Orlando Megan S, Ehrenberg Stacey, Singh Katherine A, Kho Rosanne M
Department of Obstetrics and Gynecology, Obstetrics and Gynecology and Women's Health Institute, Cleveland Clinic, Cleveland, Ohio; Department of Obstetrics and Gynecology, University of Colorado, Aurora, Colorado.
Department of Obstetrics and Gynecology, Obstetrics and Gynecology and Women's Health Institute, Cleveland Clinic, Cleveland, Ohio.
Fertil Steril. 2023 Apr;119(4):699-700. doi: 10.1016/j.fertnstert.2023.01.044. Epub 2023 Feb 2.

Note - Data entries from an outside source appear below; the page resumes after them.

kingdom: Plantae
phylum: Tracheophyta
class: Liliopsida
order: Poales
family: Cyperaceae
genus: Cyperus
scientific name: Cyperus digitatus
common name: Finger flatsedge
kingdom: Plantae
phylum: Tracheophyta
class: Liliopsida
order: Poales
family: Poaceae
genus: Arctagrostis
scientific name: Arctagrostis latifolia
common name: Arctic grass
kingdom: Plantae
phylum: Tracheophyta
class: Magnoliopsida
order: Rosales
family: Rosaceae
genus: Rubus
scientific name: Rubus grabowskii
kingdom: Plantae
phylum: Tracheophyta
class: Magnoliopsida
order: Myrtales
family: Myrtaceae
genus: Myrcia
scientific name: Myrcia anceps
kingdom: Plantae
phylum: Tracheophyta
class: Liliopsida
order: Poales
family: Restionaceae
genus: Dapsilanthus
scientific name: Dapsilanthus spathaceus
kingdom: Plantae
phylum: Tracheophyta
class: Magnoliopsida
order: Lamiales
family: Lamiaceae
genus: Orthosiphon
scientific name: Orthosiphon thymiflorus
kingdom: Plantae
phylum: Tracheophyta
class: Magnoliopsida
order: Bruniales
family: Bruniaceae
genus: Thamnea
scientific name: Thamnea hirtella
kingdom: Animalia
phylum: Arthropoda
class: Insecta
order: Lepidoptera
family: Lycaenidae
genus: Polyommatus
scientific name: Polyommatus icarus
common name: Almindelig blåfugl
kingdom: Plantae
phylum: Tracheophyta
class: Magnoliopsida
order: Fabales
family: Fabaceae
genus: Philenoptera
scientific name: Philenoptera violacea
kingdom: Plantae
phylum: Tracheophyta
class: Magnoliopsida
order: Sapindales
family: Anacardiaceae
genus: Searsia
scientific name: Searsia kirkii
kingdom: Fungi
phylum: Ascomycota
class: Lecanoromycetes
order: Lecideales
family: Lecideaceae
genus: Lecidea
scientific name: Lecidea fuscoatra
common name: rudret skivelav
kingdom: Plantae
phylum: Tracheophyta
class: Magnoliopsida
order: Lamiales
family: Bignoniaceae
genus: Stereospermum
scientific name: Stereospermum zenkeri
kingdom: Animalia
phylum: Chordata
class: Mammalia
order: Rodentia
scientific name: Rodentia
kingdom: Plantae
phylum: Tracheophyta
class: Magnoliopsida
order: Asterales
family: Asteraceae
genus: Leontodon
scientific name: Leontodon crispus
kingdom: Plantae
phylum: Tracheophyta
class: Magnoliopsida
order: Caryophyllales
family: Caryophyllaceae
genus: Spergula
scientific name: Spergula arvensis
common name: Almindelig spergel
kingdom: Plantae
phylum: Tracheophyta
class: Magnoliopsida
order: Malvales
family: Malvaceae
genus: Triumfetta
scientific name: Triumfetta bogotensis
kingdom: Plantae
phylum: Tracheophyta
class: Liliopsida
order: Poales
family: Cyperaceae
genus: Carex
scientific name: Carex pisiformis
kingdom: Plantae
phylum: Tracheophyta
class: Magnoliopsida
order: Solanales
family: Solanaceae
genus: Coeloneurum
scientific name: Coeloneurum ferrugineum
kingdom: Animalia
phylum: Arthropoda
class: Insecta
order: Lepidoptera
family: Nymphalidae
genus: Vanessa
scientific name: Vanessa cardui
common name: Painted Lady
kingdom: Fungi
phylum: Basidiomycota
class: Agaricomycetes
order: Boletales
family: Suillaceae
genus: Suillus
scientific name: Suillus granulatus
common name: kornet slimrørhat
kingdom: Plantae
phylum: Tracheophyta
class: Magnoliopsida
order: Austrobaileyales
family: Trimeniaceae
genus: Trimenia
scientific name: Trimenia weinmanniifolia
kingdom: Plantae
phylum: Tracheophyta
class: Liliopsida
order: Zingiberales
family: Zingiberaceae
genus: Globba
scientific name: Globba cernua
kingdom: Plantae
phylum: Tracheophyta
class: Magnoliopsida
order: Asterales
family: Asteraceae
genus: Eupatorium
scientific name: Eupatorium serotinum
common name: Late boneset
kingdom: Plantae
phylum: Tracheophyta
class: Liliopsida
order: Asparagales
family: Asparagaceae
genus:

To present a multidisciplinary approach to localize and resect suspected interstitial ectopic pregnancies. Interstitial ectopic pregnancies are distinct from eccentric intracavitary pregnancies and are defined by ultrasound-based criteria, including an empty uterine cavity, gestational sac located >1 cm from the cavity, thin overlying myometrium <5 mm, and the interstitial line sign.
Case report.
Academic medical center.
PATIENT(S): Here, we present the case of a 28-year-old patient at 6 weeks of gestation by last menstrual period who presented to the emergency department with spotting. Initial pelvic ultrasound findings demonstrated a gestational sac and yolk sac that were believed to be located eccentrically within the uterine cavity. Follow-up imaging was performed 2 weeks later that revealed the pregnancy was located at the uterotubal junction and distinct from the endometrial cavity, consistent with an interstitial ectopic. The patient had ongoing light spotting with mild cramping, a benign clinical exam, and normal laboratory findings. Accurate assessment of pregnancy location is critical given that the mortality rate from interstitial pregnancies is twice that of other ectopics. In contrast, live birth rates for eccentric intracavitary pregnancies may be up to 69%, and some clinicians consider expectant management of asymptomatic patients in the first trimester.
The patient was recommended for inpatient admission with expedited surgical management of interstitial ectopic pregnancy. On laparoscopic entry, the pregnancy was not well-visualized because it did not deform the uterine serosa.
We present a surgical approach to suspected interstitial ectopic pregnancy that is not well-visualized at the time of laparoscopy.
The following principles are explored: the use of multiple minimally invasive modalities (laparoscopy and hysteroscopy) to perform a thorough evaluation of the pregnancy location; incorporation of intraoperative ultrasound; temporary vessel ligation and injection of intramyometrial vasopressin; complete enucleation of the products of conception; and closure of the myometrial defect.
We emphasize the benefits of a multidisciplinary approach for the localization and resection of interstitial ectopic pregnancy. This patient was discharged home in good condition with no complications.
介绍一种多学科方法来定位和切除可疑的间质部异位妊娠。间质部异位妊娠与偏心性宫腔内妊娠不同,通过基于超声的标准来定义,包括子宫腔空虚、妊娠囊距宫腔>1 cm、覆盖的肌层薄<5 mm以及间质线征。
病例报告。
学术医疗中心。
在此,我们报告一例28岁患者,根据末次月经计算妊娠6周,因点滴出血就诊于急诊科。最初的盆腔超声检查发现一个妊娠囊和卵黄囊,据信位于子宫腔内偏心位置。2周后进行的后续影像学检查显示妊娠位于子宫输卵管交界处,与子宫内膜腔不同,符合间质部异位妊娠。患者持续有少量点滴出血和轻度腹痛,临床检查良性,实验室检查结果正常。鉴于间质部妊娠的死亡率是其他异位妊娠的两倍,准确评估妊娠位置至关重要。相比之下,偏心性宫腔内妊娠的活产率可能高达69%,一些临床医生考虑对孕早期无症状患者进行期待治疗。
建议患者住院,对间质部异位妊娠进行快速手术治疗。腹腔镜进入时,由于妊娠未使子宫浆膜变形而无法清晰观察到。
我们提出一种针对腹腔镜检查时未清晰观察到的可疑间质部异位妊娠的手术方法。
探讨了以下原则:使用多种微创方式(腹腔镜和宫腔镜)对妊娠位置进行全面评估;术中使用超声;临时血管结扎和肌层内注射血管加压素;完整摘除妊娠产物;关闭肌层缺损。
我们强调多学科方法在间质部异位妊娠定位和切除中的益处。该患者出院时情况良好,无并发症。